▶ _Try it_:
Please tally the lines in the material below that contain the word "changes", and give the count only.

▶ _Given records_:
↓

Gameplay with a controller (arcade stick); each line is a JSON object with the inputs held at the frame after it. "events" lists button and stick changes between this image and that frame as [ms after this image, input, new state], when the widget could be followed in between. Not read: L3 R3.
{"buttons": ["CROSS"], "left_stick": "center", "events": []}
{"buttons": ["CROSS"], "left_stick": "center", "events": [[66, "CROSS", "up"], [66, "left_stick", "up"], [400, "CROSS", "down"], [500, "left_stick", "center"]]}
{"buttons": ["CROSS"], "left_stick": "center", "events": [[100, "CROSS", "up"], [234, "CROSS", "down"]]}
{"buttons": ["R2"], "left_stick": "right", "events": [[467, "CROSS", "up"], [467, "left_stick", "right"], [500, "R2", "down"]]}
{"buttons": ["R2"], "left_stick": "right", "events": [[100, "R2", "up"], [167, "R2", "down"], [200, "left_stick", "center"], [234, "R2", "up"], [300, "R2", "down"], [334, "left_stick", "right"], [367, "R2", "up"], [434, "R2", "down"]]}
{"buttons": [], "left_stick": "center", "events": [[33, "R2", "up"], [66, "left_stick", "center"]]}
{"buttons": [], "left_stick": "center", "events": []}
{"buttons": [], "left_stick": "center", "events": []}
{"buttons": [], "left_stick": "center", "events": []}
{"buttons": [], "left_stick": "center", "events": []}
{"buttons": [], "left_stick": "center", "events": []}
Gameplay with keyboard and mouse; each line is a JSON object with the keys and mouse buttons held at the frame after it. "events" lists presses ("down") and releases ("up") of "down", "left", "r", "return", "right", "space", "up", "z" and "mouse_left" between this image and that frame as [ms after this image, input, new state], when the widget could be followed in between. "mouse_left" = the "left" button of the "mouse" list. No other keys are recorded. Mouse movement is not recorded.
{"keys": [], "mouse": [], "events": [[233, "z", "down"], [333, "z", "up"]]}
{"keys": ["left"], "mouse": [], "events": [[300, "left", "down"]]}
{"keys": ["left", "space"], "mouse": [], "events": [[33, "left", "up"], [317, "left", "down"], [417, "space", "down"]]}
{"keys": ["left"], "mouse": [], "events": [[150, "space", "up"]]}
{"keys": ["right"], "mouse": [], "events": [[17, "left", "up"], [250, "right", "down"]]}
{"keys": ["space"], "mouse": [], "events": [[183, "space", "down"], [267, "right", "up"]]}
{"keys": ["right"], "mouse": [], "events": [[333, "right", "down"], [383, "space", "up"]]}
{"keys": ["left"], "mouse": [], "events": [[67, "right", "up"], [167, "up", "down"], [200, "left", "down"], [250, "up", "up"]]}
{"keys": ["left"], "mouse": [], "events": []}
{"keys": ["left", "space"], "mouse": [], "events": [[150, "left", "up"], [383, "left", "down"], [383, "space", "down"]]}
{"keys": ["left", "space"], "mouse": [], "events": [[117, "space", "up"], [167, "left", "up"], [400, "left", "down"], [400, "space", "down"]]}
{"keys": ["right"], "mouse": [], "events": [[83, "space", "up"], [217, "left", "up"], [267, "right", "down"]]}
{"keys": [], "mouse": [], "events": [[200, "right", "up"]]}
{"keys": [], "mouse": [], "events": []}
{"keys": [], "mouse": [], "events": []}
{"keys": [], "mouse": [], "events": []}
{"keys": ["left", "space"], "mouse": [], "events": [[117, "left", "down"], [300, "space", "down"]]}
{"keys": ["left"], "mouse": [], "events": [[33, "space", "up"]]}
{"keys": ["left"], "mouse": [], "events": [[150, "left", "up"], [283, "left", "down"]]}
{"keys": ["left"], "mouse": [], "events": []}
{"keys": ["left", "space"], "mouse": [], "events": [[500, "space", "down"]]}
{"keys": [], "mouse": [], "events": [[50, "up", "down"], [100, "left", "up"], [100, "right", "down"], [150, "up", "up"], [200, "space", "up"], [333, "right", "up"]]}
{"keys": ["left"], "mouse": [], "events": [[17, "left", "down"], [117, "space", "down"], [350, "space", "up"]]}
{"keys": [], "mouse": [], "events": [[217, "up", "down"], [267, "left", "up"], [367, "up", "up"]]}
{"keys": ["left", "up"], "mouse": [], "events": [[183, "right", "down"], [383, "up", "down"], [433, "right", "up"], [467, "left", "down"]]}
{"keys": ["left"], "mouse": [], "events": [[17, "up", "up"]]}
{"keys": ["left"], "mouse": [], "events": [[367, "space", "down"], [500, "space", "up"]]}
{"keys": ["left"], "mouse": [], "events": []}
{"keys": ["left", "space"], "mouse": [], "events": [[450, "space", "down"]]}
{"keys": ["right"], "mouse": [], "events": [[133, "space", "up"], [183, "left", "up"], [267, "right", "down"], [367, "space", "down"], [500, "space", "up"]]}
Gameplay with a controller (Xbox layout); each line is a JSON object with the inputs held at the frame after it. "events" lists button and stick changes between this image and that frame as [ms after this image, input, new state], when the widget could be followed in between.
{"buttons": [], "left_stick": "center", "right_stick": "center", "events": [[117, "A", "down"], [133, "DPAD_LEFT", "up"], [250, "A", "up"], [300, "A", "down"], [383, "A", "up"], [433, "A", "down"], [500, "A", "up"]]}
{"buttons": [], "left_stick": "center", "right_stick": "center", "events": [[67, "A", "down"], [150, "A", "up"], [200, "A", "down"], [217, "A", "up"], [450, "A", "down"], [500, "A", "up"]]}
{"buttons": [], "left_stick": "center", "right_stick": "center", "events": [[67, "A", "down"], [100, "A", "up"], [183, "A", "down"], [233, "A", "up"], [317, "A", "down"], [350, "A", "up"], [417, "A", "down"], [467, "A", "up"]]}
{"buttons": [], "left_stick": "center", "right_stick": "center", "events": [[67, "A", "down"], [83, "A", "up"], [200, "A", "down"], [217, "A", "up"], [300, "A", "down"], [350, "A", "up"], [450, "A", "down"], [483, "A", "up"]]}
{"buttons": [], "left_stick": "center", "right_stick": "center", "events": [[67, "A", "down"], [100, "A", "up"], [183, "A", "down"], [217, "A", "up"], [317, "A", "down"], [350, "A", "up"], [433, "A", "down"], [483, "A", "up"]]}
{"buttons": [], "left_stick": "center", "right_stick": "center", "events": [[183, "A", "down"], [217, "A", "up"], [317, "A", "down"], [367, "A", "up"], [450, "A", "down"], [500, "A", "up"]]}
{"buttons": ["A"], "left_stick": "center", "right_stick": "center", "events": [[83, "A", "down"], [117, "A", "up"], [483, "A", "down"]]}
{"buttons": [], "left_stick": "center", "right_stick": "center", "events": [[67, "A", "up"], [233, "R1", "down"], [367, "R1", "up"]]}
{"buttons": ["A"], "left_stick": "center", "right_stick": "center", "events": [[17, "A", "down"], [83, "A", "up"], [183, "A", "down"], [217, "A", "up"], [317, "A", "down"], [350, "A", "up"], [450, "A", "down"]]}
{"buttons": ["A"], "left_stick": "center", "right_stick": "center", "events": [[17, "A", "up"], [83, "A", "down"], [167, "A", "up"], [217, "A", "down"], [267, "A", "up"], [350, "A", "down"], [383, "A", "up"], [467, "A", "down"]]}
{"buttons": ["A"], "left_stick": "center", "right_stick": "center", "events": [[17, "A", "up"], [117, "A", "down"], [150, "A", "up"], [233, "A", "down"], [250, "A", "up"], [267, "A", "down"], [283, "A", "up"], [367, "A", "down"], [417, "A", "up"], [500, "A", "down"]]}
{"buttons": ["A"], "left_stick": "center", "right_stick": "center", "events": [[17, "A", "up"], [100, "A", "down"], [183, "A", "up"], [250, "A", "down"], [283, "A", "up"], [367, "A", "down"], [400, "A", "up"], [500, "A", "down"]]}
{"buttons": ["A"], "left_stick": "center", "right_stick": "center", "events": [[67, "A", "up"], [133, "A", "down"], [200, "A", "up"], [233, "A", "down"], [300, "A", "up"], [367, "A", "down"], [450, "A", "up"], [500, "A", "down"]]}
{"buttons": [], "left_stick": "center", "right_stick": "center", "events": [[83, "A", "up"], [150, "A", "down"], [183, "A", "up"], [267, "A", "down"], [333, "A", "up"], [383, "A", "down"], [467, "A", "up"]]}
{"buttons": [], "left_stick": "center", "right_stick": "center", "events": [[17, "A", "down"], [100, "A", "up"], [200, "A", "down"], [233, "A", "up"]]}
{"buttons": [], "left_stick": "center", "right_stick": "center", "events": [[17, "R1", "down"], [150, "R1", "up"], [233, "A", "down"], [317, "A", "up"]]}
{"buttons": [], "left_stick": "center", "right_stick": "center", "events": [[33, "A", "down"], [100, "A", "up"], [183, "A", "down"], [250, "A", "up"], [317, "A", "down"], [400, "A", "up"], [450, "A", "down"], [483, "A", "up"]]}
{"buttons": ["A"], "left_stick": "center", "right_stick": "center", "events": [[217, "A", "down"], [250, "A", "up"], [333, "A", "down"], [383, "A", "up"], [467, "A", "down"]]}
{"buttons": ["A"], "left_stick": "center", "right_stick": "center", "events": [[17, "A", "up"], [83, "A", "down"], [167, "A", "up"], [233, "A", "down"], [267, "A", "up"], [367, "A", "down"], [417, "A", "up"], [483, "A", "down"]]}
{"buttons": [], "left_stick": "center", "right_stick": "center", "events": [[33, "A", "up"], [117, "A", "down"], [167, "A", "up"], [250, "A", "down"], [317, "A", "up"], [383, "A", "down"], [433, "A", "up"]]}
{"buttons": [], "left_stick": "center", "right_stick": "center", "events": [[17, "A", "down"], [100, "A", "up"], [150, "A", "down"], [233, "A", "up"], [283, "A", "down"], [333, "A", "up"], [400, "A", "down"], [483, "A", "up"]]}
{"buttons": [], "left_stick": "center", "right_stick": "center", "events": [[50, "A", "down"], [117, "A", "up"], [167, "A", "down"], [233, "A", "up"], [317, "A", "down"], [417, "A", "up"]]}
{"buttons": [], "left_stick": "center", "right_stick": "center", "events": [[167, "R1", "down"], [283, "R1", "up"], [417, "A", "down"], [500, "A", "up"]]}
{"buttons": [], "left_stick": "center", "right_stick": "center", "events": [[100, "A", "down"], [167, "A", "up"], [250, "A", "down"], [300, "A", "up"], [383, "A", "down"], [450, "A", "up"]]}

↑

▶ _Answer box_:
2